I think the solution here will be for individual instance owners to harden their security and if not outright de=federate from Threads, ensure that posts are private by default and that their users are made well aware in the TOS that following a Threads user will result in sharing data about their profile that could (and most likely will) be matched back to their Facebook account.
Instances that don't allow visibility control on posts, like Kbin and Lemmy, should look at adding an option to post only to the local server, or have the capacity to block threads.net outgoing publication based on user profile settings.
Instances that don't allow follow request filtering probably should look at adding it (Mastodon has it implemented - Kbin and I think Lemmy would need to catch up) - otherwise users could be unaware that they're sending their data to threads.net when someone from that service follows them.

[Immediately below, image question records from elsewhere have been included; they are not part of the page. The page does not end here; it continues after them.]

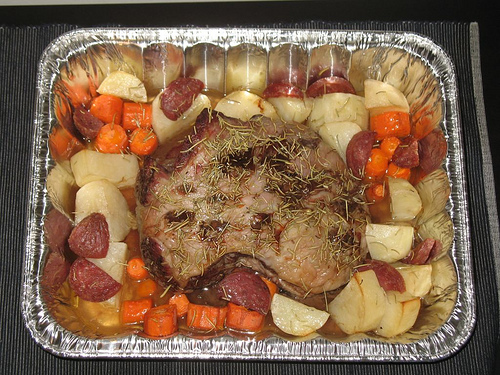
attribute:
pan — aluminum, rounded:
[38, 37, 112, 82]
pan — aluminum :
[37, 40, 494, 357]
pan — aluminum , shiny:
[22, 29, 474, 360]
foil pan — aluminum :
[18, 39, 485, 354]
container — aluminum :
[60, 33, 439, 271]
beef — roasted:
[165, 135, 357, 288]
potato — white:
[270, 293, 330, 336]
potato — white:
[334, 259, 415, 339]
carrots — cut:
[89, 96, 160, 156]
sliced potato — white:
[53, 153, 142, 188]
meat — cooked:
[140, 111, 362, 291]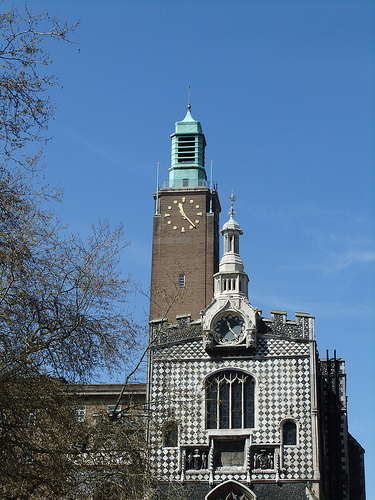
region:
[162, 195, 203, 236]
clock on side of building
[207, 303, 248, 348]
clock centered on building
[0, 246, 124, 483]
several tree branches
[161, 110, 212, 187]
teal top of tower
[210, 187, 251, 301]
white top of tower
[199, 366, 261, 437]
several windows on side of building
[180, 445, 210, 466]
statues on side of building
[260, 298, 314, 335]
rock wall corner of ledge of building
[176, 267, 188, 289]
window in center of brick building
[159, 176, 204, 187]
safety fence rail on ledge of building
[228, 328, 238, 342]
White hand on clock.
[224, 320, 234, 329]
White hand on clock.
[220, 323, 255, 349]
Face of clock is blue.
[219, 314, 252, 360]
Numbers on clock are white.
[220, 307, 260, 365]
Clock is round in shape.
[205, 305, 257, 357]
Clock is near top of building.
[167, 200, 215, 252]
White hands on clock.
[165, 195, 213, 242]
White dots as numbers on clock.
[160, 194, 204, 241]
Clock is on side of brown building.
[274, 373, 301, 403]
Building is gray and white.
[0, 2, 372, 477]
blue of daytime sky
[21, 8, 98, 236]
ends of tree branches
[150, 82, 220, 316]
tall tower with clock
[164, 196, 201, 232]
clock on face of tower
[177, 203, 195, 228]
two white clock hands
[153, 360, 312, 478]
pattern on wall of building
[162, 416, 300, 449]
two arched shaped windows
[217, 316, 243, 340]
clock with blue face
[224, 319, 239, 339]
white hands on blue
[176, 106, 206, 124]
green top of tower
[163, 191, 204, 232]
A large church clock.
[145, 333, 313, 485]
A black and white wall.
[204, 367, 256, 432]
A large church window.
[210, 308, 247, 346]
An outdoor church clock.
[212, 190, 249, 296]
A white church steeple.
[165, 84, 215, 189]
A blue church steeple.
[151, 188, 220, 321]
A brown brick building.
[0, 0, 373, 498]
A bright blue sky.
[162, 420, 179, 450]
A small rounded window.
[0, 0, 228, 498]
An area of tree branches.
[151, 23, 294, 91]
Bright blue skies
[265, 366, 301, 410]
Checkered pattern of the building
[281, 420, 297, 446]
A small window of the building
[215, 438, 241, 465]
Door area of the building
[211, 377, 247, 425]
Large window of the building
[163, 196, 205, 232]
Large clock on a brown building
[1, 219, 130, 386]
Large trees near the buildings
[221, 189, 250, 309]
Design on top of the checkered building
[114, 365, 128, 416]
A branch of the tree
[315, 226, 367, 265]
Thin white cloud in the sky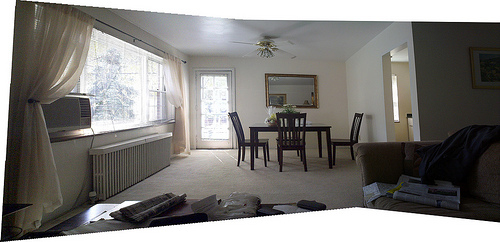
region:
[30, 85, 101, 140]
An air conditioner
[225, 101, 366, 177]
This is a dining table and chairs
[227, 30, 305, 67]
This is a ceiling fan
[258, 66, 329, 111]
A mirror is on the wall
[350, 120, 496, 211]
The couch has a blanket and papers on it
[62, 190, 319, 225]
A cluttered coffee table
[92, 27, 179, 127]
This is a large window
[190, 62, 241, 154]
This is a glass door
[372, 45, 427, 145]
Archway to another room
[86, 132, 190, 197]
This is a radiator heater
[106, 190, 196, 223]
A newspaper lays on the table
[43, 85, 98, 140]
An air conditioner in the window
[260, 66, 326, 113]
A large mirror on the wall beside the dining room table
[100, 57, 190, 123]
Sun shines in the window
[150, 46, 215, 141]
Gauzy white curtains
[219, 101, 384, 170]
Dark brown dining room table with four seats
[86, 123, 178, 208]
A radiator under the window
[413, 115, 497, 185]
A blanket thrown on the back of the couch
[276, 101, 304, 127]
Flowers on the table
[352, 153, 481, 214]
Books and papers on the couch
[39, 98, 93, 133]
Window air conditioning unit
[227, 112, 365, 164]
Dining room table and chairs.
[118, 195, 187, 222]
Newspaper on the table.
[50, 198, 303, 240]
Coffee table in the foreground.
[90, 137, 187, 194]
Radiator under the window.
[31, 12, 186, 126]
Giant picture window on the left side of the room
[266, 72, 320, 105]
Mirror over the dining room table.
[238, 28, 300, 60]
Ceiling fan and lights over the dining room table.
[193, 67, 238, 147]
Door to the backyard in dining room.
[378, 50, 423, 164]
Passageway to the kitchen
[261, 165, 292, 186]
part of the floor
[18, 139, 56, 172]
part of a curtain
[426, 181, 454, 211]
part of a magazine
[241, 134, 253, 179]
stand of a table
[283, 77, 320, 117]
part of a mirror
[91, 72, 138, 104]
part of a window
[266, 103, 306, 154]
part of a chair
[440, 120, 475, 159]
part of a cloth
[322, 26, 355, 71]
part of a ceiling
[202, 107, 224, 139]
part of a door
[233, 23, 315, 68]
white moving ceiling fan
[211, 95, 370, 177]
brown wooden dining set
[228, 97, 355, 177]
table with four chairs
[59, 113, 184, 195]
long white wall radiator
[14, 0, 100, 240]
see-through yellow curtains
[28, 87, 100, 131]
white window AC unit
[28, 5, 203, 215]
long windows letting in light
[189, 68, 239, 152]
white glass door with panes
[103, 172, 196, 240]
rolled up newspaper on desk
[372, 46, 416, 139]
wall opening without doors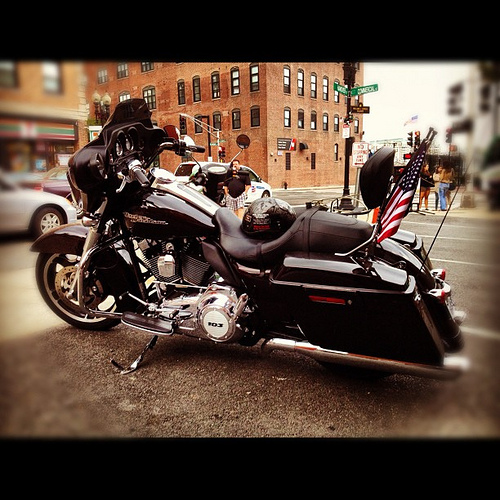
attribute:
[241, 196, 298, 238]
helmet — black, gold, white,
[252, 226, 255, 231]
letter — red 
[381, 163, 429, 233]
flag — american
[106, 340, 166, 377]
stand — kick stand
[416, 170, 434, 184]
shirt — black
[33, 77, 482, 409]
motorcycle — parked, black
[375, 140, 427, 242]
flag — american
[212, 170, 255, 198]
shirt — black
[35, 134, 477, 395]
motorcycle — parked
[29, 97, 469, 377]
motorcycle — black, parked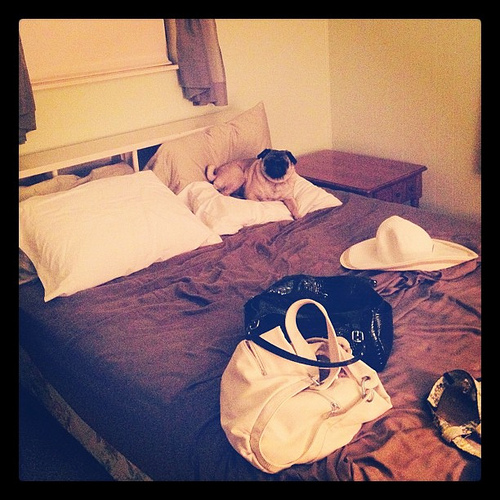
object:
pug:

I think it goes without saying that any data Meta gets will get the AI treatment - both to identify users and to sell your activity to marketers. That activity is the real goldmine for them - that's a stream of revenue for marketing that rivals what Meta tracks on its own platform.
As such, it may be worthwhile for instance owners to look at removing voting and boosting counts from the "public" activity feed. This would mean more fragmentation for communities whose populations span instances (vote counts would be more off than they are now), but it would prevent bad actors from easily scraping that data for behavioral analysis.
All in all, though, I don't believe it's going to be a positive event when Threads does start federating. One of the nice things about the Fediverse is that the learning curve is high enough to keep the idiot count down, and I don't really see our content or commentary here improving once Meta's audience enters the space.
Can’t speak for kbin but Lemmy doesn’t collect or store IP addresses at all.